(Collected data)

>>>>>

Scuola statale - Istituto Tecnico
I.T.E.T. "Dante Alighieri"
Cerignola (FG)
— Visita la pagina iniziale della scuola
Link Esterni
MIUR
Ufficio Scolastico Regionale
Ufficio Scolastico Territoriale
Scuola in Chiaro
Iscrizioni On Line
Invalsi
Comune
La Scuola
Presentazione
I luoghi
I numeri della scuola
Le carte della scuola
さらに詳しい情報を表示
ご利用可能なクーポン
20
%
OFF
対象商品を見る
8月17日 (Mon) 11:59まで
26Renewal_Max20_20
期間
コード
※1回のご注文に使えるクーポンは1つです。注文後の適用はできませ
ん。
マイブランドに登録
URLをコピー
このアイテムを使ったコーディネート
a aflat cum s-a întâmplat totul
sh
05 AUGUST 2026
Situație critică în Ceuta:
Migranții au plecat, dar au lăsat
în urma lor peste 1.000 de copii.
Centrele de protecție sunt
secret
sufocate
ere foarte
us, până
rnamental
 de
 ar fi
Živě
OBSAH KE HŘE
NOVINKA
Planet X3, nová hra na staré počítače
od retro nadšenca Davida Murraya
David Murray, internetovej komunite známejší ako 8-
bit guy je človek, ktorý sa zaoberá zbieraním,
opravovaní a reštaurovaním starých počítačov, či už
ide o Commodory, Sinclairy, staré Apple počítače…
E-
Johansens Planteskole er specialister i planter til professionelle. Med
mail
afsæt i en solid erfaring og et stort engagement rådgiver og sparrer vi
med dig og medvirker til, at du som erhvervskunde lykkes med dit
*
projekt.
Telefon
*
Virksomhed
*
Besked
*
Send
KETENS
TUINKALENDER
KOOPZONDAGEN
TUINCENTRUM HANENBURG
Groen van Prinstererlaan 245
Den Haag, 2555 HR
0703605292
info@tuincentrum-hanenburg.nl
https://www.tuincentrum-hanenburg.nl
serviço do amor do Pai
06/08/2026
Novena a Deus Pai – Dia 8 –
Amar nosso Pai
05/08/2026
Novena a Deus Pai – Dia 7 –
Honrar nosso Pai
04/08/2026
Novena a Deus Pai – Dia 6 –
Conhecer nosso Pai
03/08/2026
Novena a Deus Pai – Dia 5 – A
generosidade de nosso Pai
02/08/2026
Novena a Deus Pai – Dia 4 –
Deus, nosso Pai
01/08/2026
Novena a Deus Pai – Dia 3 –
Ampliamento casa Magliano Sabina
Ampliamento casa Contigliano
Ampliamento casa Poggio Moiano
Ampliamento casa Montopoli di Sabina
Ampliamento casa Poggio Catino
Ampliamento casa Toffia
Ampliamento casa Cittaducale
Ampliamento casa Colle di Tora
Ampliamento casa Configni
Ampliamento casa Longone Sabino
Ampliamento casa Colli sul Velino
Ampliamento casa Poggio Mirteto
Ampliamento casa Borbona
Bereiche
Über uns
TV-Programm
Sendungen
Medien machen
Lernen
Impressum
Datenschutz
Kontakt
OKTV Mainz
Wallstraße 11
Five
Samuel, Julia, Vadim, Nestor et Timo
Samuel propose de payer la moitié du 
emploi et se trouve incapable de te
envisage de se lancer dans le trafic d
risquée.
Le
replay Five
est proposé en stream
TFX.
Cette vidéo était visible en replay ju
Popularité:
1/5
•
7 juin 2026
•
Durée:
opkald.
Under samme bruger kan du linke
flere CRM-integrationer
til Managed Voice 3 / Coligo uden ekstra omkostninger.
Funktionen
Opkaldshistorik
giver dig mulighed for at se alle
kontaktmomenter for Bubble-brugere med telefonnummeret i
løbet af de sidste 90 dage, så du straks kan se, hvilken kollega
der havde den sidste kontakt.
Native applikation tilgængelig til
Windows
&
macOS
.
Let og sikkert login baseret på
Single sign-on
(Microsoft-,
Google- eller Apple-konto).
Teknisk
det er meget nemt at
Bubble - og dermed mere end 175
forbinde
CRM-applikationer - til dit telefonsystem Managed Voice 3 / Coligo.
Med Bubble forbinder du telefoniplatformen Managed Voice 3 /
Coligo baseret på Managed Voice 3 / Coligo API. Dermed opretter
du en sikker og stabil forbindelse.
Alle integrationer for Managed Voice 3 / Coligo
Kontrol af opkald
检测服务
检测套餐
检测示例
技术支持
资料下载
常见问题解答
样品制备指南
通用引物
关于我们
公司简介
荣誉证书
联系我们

<<<<<

What the exercise asks: Each record, exactly as written, is to be printed again.

Answer for the task:
Scuola statale - Istituto Tecnico
I.T.E.T. "Dante Alighieri"
Cerignola (FG)
— Visita la pagina iniziale della scuola
Link Esterni
MIUR
Ufficio Scolastico Regionale
Ufficio Scolastico Territoriale
Scuola in Chiaro
Iscrizioni On Line
Invalsi
Comune
La Scuola
Presentazione
I luoghi
I numeri della scuola
Le carte della scuola
さらに詳しい情報を表示
ご利用可能なクーポン
20
%
OFF
対象商品を見る
8月17日 (Mon) 11:59まで
26Renewal_Max20_20
期間
コード
※1回のご注文に使えるクーポンは1つです。注文後の適用はできませ
ん。
マイブランドに登録
URLをコピー
このアイテムを使ったコーディネート
a aflat cum s-a întâmplat totul
sh
05 AUGUST 2026
Situație critică în Ceuta:
Migranții au plecat, dar au lăsat
în urma lor peste 1.000 de copii.
Centrele de protecție sunt
secret
sufocate
ere foarte
us, până
rnamental
 de
 ar fi
Živě
OBSAH KE HŘE
NOVINKA
Planet X3, nová hra na staré počítače
od retro nadšenca Davida Murraya
David Murray, internetovej komunite známejší ako 8-
bit guy je človek, ktorý sa zaoberá zbieraním,
opravovaní a reštaurovaním starých počítačov, či už
ide o Commodory, Sinclairy, staré Apple počítače…
E-
Johansens Planteskole er specialister i planter til professionelle. Med
mail
afsæt i en solid erfaring og et stort engagement rådgiver og sparrer vi
med dig og medvirker til, at du som erhvervskunde lykkes med dit
*
projekt.
Telefon
*
Virksomhed
*
Besked
*
Send
KETENS
TUINKALENDER
KOOPZONDAGEN
TUINCENTRUM HANENBURG
Groen van Prinstererlaan 245
Den Haag, 2555 HR
0703605292
info@tuincentrum-hanenburg.nl
https://www.tuincentrum-hanenburg.nl
serviço do amor do Pai
06/08/2026
Novena a Deus Pai – Dia 8 –
Amar nosso Pai
05/08/2026
Novena a Deus Pai – Dia 7 –
Honrar nosso Pai
04/08/2026
Novena a Deus Pai – Dia 6 –
Conhecer nosso Pai
03/08/2026
Novena a Deus Pai – Dia 5 – A
generosidade de nosso Pai
02/08/2026
Novena a Deus Pai – Dia 4 –
Deus, nosso Pai
01/08/2026
Novena a Deus Pai – Dia 3 –
Ampliamento casa Magliano Sabina
Ampliamento casa Contigliano
Ampliamento casa Poggio Moiano
Ampliamento casa Montopoli di Sabina
Ampliamento casa Poggio Catino
Ampliamento casa Toffia
Ampliamento casa Cittaducale
Ampliamento casa Colle di Tora
Ampliamento casa Configni
Ampliamento casa Longone Sabino
Ampliamento casa Colli sul Velino
Ampliamento casa Poggio Mirteto
Ampliamento casa Borbona
Bereiche
Über uns
TV-Programm
Sendungen
Medien machen
Lernen
Impressum
Datenschutz
Kontakt
OKTV Mainz
Wallstraße 11
Five
Samuel, Julia, Vadim, Nestor et Timo
Samuel propose de payer la moitié du 
emploi et se trouve incapable de te
envisage de se lancer dans le trafic d
risquée.
Le
replay Five
est proposé en stream
TFX.
Cette vidéo était visible en replay ju
Popularité:
1/5
•
7 juin 2026
•
Durée:
opkald.
Under samme bruger kan du linke
flere CRM-integrationer
til Managed Voice 3 / Coligo uden ekstra omkostninger.
Funktionen
Opkaldshistorik
giver dig mulighed for at se alle
kontaktmomenter for Bubble-brugere med telefonnummeret i
løbet af de sidste 90 dage, så du straks kan se, hvilken kollega
der havde den sidste kontakt.
Native applikation tilgængelig til
Windows
&
macOS
.
Let og sikkert login baseret på
Single sign-on
(Microsoft-,
Google- eller Apple-konto).
Teknisk
det er meget nemt at
Bubble - og dermed mere end 175
forbinde
CRM-applikationer - til dit telefonsystem Managed Voice 3 / Coligo.
Med Bubble forbinder du telefoniplatformen Managed Voice 3 /
Coligo baseret på Managed Voice 3 / Coligo API. Dermed opretter
du en sikker og stabil forbindelse.
Alle integrationer for Managed Voice 3 / Coligo
Kontrol af opkald
检测服务
检测套餐
检测示例
技术支持
资料下载
常见问题解答
样品制备指南
通用引物
关于我们
公司简介
荣誉证书
联系我们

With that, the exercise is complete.